The mayor’s decision to support a City Council vote to provide the schools with a $42 million loan, drawn from the city’s rainy-day fund, was an unexpected departure from his support for an earlier bailout plan. The turnabout stunned Maryland’s governor and state legislative leaders.

For weeks, Mayor O’Malley, a Democrat, and Gov. Robert L. Ehrlich Jr., a Republican, have been negotiating, along with city and state education leaders, to come up with a plan to provide aid for the 90,000-student Baltimore schools. The district faces a cash-flow emergency that could leave it insolvent by the end of this month, along with a $58 million shortfall in its $914 million budget.

After Mr. Ehrlich rejected the district’s plan for accountability in handling its finances—a measure the governor said was needed before the state provided a loan—his administration began pushing for a plan to form a public school “authority” to oversee the district. (“Baltimore Bailout in Doubt; State Takeover on the Table,” March 3, 2004.)

Local Criticism

But the plan faced increasing criticism from Baltimore legislative leaders, who saw it as handing too much power to the state, even as the mayor and governor agreed on March 5 to move ahead with the compromise plan.
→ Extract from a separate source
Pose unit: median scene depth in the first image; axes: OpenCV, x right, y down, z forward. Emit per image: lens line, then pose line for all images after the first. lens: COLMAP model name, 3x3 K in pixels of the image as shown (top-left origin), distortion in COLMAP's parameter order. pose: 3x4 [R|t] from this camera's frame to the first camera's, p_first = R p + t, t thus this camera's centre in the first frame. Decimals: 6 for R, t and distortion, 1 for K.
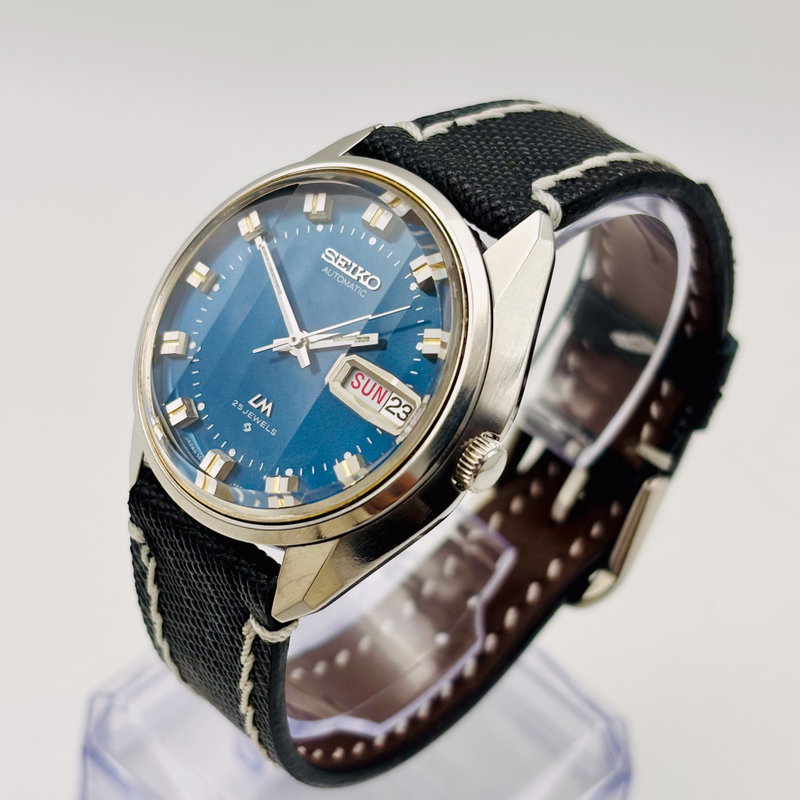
lens RADIAL K [[1659.3, 0, 400.0], [0, 1659.3, 400.0], [0, 0, 1]] dist [0.011766, -0.137657]
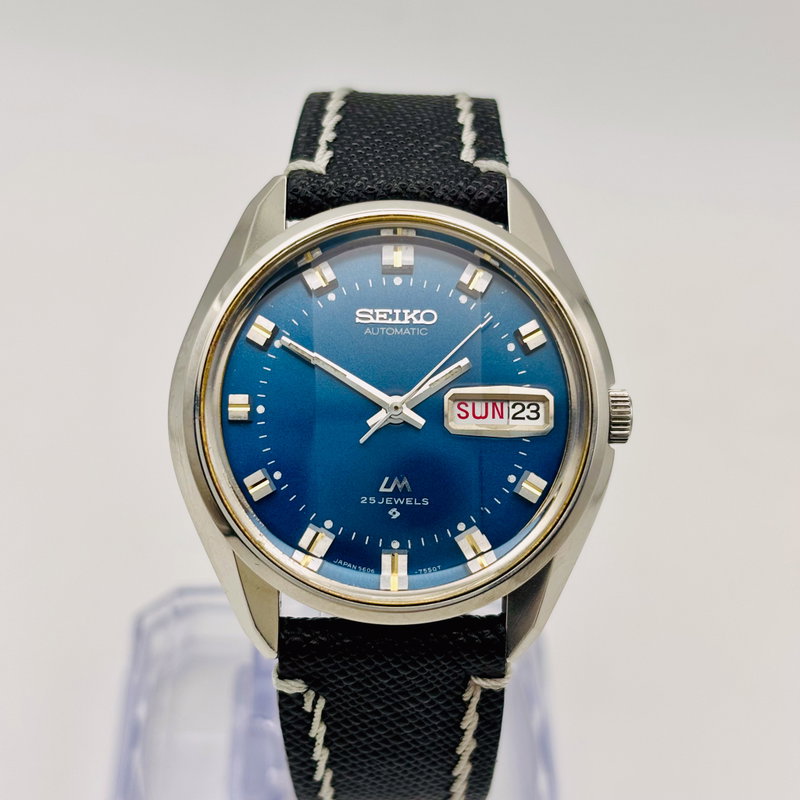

Mayor O’Malley said his decision to change course and support a city councilman’s proposal to tap the $56 million rainy-day fund came after the mayor decided the city was in a better position to maintain local accountability.

“I have come to the conclusion that we can better reform Baltimore’s school system by taking more responsibility, not less,” Mr. O’Malley said in a March 9 statement.

The loan must be approved by the city’s Board of Estimates.

Henry P. Fawell, a spokesman for the governor, said the mayor’s decision reflected Mr. O’Malley’s shifting positions on how to handle the crisis.

“It’s back to square one,” Mr. Fawell said. “We are back to where we began, which is the city taking responsibility for the gross negligence of the city school system. The governor wishes them well.”